__The task__
Starting at the first line of the records below, reproduce every line up to and including the line with "left hip: (262, 353)", but leave out all pictures.

(Images with pose keypoints)
-*-*-

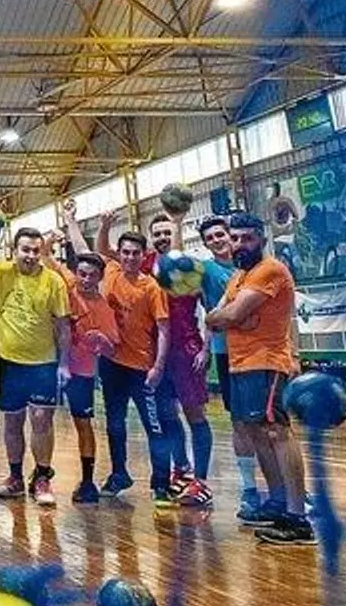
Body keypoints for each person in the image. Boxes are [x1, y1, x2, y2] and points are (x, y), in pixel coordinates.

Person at [205, 212, 313, 546]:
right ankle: (277, 502)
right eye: (235, 238)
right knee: (256, 433)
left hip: (267, 363)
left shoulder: (270, 270)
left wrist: (231, 317)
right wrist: (227, 317)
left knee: (276, 432)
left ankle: (297, 518)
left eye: (247, 238)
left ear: (261, 239)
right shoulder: (239, 276)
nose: (240, 244)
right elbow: (214, 318)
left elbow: (230, 314)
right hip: (240, 364)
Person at [99, 207, 215, 506]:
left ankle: (200, 481)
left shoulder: (190, 268)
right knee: (167, 416)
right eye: (158, 234)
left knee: (194, 414)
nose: (163, 238)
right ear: (151, 239)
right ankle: (180, 470)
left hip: (186, 351)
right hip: (153, 355)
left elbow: (212, 310)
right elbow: (106, 251)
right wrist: (101, 224)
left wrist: (206, 347)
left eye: (168, 232)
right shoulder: (146, 264)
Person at [0, 225, 70, 507]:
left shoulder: (54, 281)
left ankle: (42, 477)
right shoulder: (1, 271)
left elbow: (63, 326)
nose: (31, 255)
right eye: (25, 250)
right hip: (10, 362)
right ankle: (15, 477)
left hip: (43, 363)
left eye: (36, 250)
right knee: (13, 421)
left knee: (41, 419)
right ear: (15, 251)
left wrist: (64, 363)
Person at [81, 219, 174, 507]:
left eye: (135, 253)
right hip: (112, 364)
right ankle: (119, 474)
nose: (130, 257)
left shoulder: (152, 288)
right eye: (125, 252)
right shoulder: (111, 272)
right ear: (119, 254)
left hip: (142, 368)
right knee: (114, 424)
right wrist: (105, 225)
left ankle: (161, 483)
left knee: (153, 427)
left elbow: (164, 329)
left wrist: (158, 366)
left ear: (143, 255)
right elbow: (99, 248)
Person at [43, 232, 120, 505]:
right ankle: (41, 473)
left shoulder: (105, 309)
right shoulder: (67, 283)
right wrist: (51, 239)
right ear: (76, 272)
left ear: (100, 277)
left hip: (82, 372)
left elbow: (112, 349)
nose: (86, 280)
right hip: (50, 363)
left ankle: (87, 481)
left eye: (92, 276)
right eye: (82, 274)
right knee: (41, 419)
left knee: (83, 424)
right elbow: (45, 256)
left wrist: (102, 341)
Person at [199, 214, 261, 519]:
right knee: (239, 420)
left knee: (272, 425)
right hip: (228, 353)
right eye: (210, 238)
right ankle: (250, 488)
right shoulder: (207, 270)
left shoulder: (255, 269)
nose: (218, 241)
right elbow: (213, 314)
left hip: (262, 353)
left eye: (221, 235)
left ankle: (286, 489)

-*-*-

__Exercise response__
Body keypoints for each person in the image. Boxes are [x1, y1, x2, y2] and points are (x, y), in pixel coordinates.

Person at [205, 212, 313, 546]:
right ankle: (277, 502)
right eye: (235, 238)
right knee: (256, 433)
left hip: (267, 363)
left shoulder: (270, 270)
left wrist: (231, 317)
right wrist: (227, 317)
left knee: (276, 432)
left ankle: (297, 518)
left eye: (247, 238)
left ear: (261, 239)
right shoulder: (239, 276)
nose: (240, 244)
right elbow: (214, 318)
left elbow: (230, 314)
right hip: (240, 364)
Person at [99, 207, 215, 506]:
left ankle: (200, 481)
left shoulder: (190, 268)
right knee: (167, 416)
right eye: (158, 234)
left knee: (194, 414)
nose: (163, 238)
right ear: (151, 239)
right ankle: (180, 470)
left hip: (186, 351)
right hip: (153, 355)
left elbow: (212, 310)
right elbow: (106, 251)
right wrist: (101, 224)
left wrist: (206, 347)
left eye: (168, 232)
right shoulder: (146, 264)
Person at [0, 225, 70, 507]:
left shoulder: (54, 281)
left ankle: (42, 477)
right shoulder: (1, 271)
left elbow: (63, 326)
nose: (31, 255)
right eye: (25, 250)
right hip: (10, 362)
right ankle: (15, 477)
left hip: (43, 363)
left eye: (36, 250)
right knee: (13, 421)
left knee: (41, 419)
right ear: (15, 251)
left wrist: (64, 363)
Person at [81, 219, 174, 507]:
left eye: (135, 253)
right hip: (112, 364)
right ankle: (119, 474)
nose: (130, 257)
left shoulder: (152, 288)
right eye: (125, 252)
right shoulder: (111, 272)
right ear: (119, 254)
left hip: (142, 368)
right knee: (114, 424)
right wrist: (105, 225)
left ankle: (161, 483)
left knee: (153, 427)
left elbow: (164, 329)
left wrist: (158, 366)
left ear: (143, 255)
right elbow: (99, 248)
Person at [43, 232, 120, 505]:
right ankle: (41, 473)
left shoulder: (105, 309)
right shoulder: (67, 283)
right wrist: (51, 239)
right ear: (76, 272)
left ear: (100, 277)
left hip: (82, 372)
left elbow: (112, 349)
nose: (86, 280)
right hip: (50, 363)
left ankle: (87, 481)
left eye: (92, 276)
right eye: (82, 274)
right knee: (41, 419)
left knee: (83, 424)
right elbow: (45, 256)
left wrist: (102, 341)
Person at [199, 214, 261, 519]:
right knee: (239, 420)
left knee: (272, 425)
right hip: (228, 353)
right eye: (210, 238)
right ankle: (250, 488)
right shoulder: (207, 270)
left shoulder: (255, 269)
nose: (218, 241)
right elbow: (213, 314)
left hip: (262, 353)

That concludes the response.